Observing passersby as they admired the garments, and watching her students as they answered questions with grace, intelligence, and poise, Elizabeth felt her wistfulness recede as the warm glow of joy and pride filled her heart almost to bursting. This was her legacy, she realized, not the beautiful wardrobe she had sewn for Mrs. Lincoln or even the book she had written with such good intentions. These young women, and the apprentices she had instructed and advised back in Washington, and the runaways and freedwomen she had provided with the fundamental skills to care for themselves and their families—they were her legacy. Their success and independence and confidence were her true gifts to the world.

Her greatest legacy could not be measured in garments or in words, but in the wisdom she had imparted, in the lives made better because she had touched them.

Chapter Eighteen

1901

E
lizabeth gazed out upon the streets of Washington through the carriage window, thinking of how much the capital had changed since she had first settled there as a younger, more ambitious woman in 1860. In her mind’s eye she could still envision it as it had been then—the unfinished Capitol dome, the muddy streets, the slaves in chains being led from harbor to holding pen.

How the world had changed since then. How she herself had changed.

Her weekly carriage rides were prescribed by her doctor, who insisted that she get out and about to increase the vigor of her constitution. Ever since she had moved back to Washington after a mild stroke had obliged her to resign from Wilberforce University, she had resided in a basement room at the Home for Destitute Colored Women and Children on Fifteenth Street. It amused her to refer to it as
her
home, not only because she lived there, but because it had been endowed in part by donations from the Contraband Relief Association she had founded so long ago. She liked her solitary room, small and neat, the little table with a pitcher and bowl in one corner, a straight chair in the
other, a rocking chair near the bed, and the old trunk containing her clothes and what remained of her cherished mementoes. Over the dresser hung a picture of Mrs. Lincoln, and through the window Elizabeth could watch young colored men and women on their way to and from classes at Howard University. No one but her pastor and a few friends knew that she resided there, who she was and who she had been. And that was the way she liked it.

When the carriage pulled to a stop in front of the home, Elizabeth slowly and gingerly stepped down, accepting the driver’s assistance with thanks. Straight and tall, unbowed by age or infirmity, she crossed the threshold, exchanging polite greetings with the residents and staff she passed. “You have a visitor in the parlor,” one woman told her, and so Elizabeth headed down the hall, curious, because she was not expecting anyone, or she would have gone driving earlier.

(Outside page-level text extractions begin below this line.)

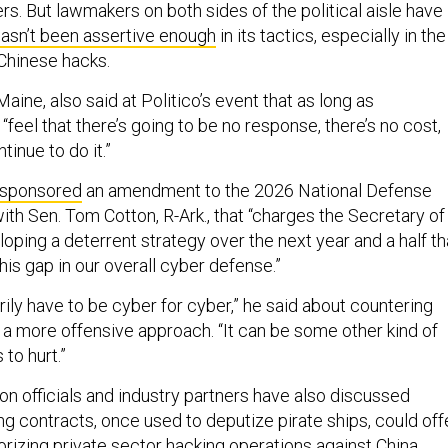
. But lawmakers on both sides of the political aisle have
asn’t been assertive enough
in its tactics, especially in the
Chinese hacks.
Maine, also said at Politico’s event that as long as
“feel that there’s going to be no response, there’s no cost,
tinue to do it.”
sponsored
an amendment to the 2026 National Defense
ith Sen. Tom Cotton, R-Ark., that “charges the Secretary of
ping a deterrent strategy over the next year and a half th
this gap in our overall cyber defense.”
rily have to be cyber for cyber,” he said about countering
h a more offensive approach. “It can be some other kind of
 to hurt.”
on officials and industry partners have also discussed
g contracts, once used to deputize pirate ships, could off
horizing private sector hacking operations against China,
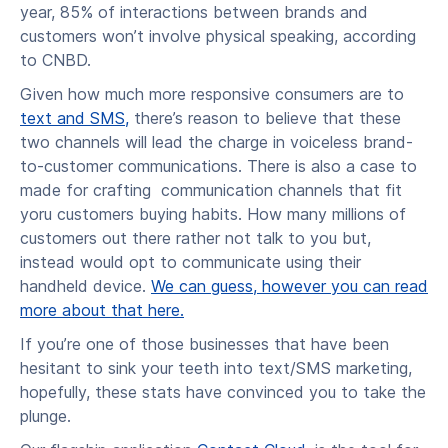
year, 85% of interactions between brands and
customers won’t involve physical speaking, according
to CNBD.
Given how much more responsive consumers are to
text and SMS,
there’s reason to believe that these
two channels will lead the charge in voiceless brand-
to-customer communications. There is also a case to
made for crafting communication channels that fit
yoru customers buying habits. How many millions of
customers out there rather not talk to you but,
instead would opt to communicate using their
handheld device.
We can guess, however you can read
more about that here.
If you’re one of those businesses that have been
hesitant to sink your teeth into text/SMS marketing,
hopefully, these stats have convinced you to take the
plunge.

In the parlor she discovered a most welcome guest, her goddaughter Alberta, or Mrs. Alberta Elizabeth Lewis-Savoy as she was now called, whom she had known since the moment of her birth. “My dear girl,” Elizabeth greeted her happily, embracing her and kissing her cheek. Alberta would always be a girl in Elizabeth’s eyes, though she was thirty-seven with children of her own. “To what do I owe this unexpected pleasure? I didn’t expect to see you until Sunday.”

Alberta smiled warmly, but her manner was somehow hesitant, a guarded look in her eye. “I stumbled upon an interesting article in the newspaper this morning, and I thought you might want to see it.”

She took a clipping from her handbag and gave it to Elizabeth, who held the page without unfolding it. “It was so fascinating you could not wait a few days?”